IQuity wins Friday’s “Venture Forum” hosted by LifeSciTN and LaunchTN

LifeSciTN and LaunchTNBy Tom Ballard, Chief Alliance Officer, PYA

IQuity, a Nashville start-up focused on helping doctors with faster diagnosis of autoimmune diseases, captured Friday’s annual “Venture Forum” sponsored by Life Science Tennessee and Launch Tennessee.

The event, held in the new OneC1ty complex in Nashville, featured four companies. All were from either Middle or West Tennessee. By winning the forum, IQuity secured a prize of $5,000 awarded by the Waller law firm.

Judges for the competition were Jay Ferguson, Chief Financial Officer at Mountain Group Partners; Brian Laden, Co-Founder and Managing Director at Tri-Star Health Partners; Gary Rawlings, Entrepreneur-in-Residence at Cumberland Emerging Technologies; and Waller Partner Hunter Rost.
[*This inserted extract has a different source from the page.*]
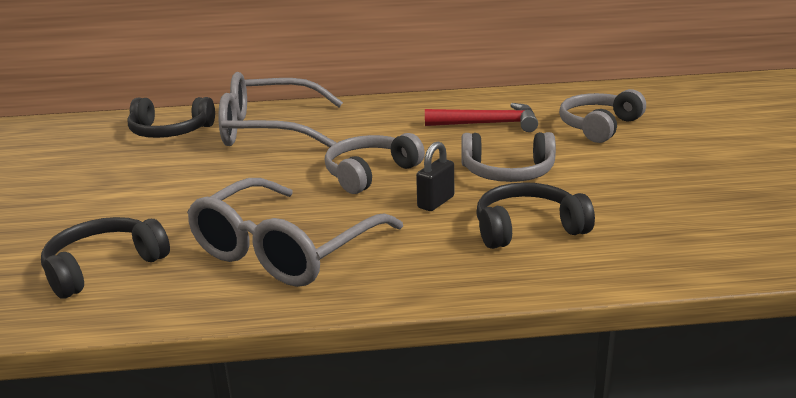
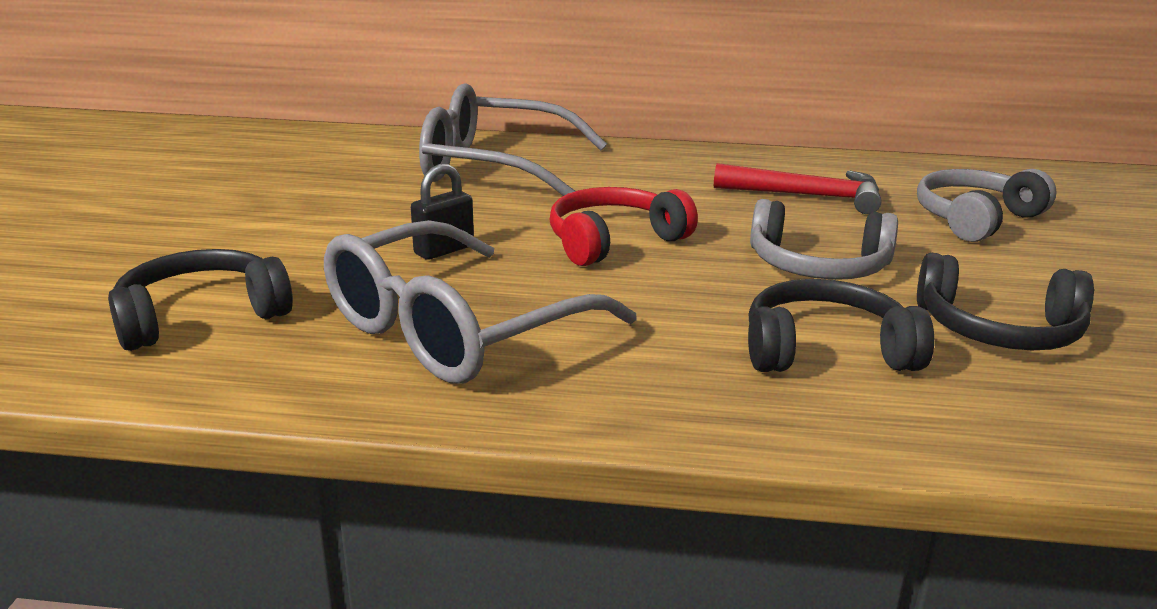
camera: 10 degrees right, 0 degrees up
black headphones [127,97,215,138] -> black headphones moved to [917,253,1094,350]
grey headphones [325,133,425,194] -> red headphones [550,187,698,266]
black padlock [416,142,454,211] -> black padlock moved to [411,164,474,260]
As noted in our recent teknovation.biz profile, IQuity is providing tools that allow physicians to diagnose autoimmune diseases faster, so treatment can be started sooner. “Early diagnosis is critical,” Julia Polk, Chief Strategy Officer and Chief Financial Officer, said, adding that there are more than 80 diseases that fall within the autoimmune category.

IQuity is leveraging machine learning methods to deliver breakthrough RNA diagnostics and analytics. Its initial offerings include separately branded tests for neurology, gastroenterology, and rheumatology that are based on proprietary algorithms capable of “ruling in” or “ruling out” specific autoimmune diseases. All are marketed under the Isolate brand.

“We’re a data science company with a lab on the side,” Polk told those attending the event.

Other competitors, in order of presentation, were:

  • Jeremy Norris presented Frontier Diagnostics, a Smyrna-based molecular diagnostics start-up using mass spectrometry that was founded in 2014. The company offers an Internet-based platform to eliminate the high levels of false positive and false negative diagnosis in areas like prostate, cervical, breast, and skin cancer. Norris, who is also a Research Associate Professor at Vanderbilt University’s School of Medicine, served for three years as Vice President for Research and Development at Knoxville start-up Protein Discovery Inc.
  • Mark Myers co-founded NeuroDyne to provide an ambulatory seizure monitoring device. The product, named SeizureSenz, provides neurologists an alternative to the costly process of hospitalizing patients for neurological diagnoses. Myers, an Assistant Professor at the University of Tennessee Health Science Center in Memphis, described the SeizureSenz as an EEG cap that links-up with an app on the wearer’s mobile phone.
  • Matt McGuire pitched SafeStamp, a Nashville-based start-up focused on addressing what he described as the death of more than one million people annually. What’s the cause? It’s counterfeit drugs. McGuire is using quantum dots as the validator of the authenticity of drugs. His initial target is two countries – China and India – where counterfeiting numbers are extremely high.

With the exception of IQuity, the other competitors are participants in the “Life Science Network” that the association sponsors with funding from Launch Tennessee.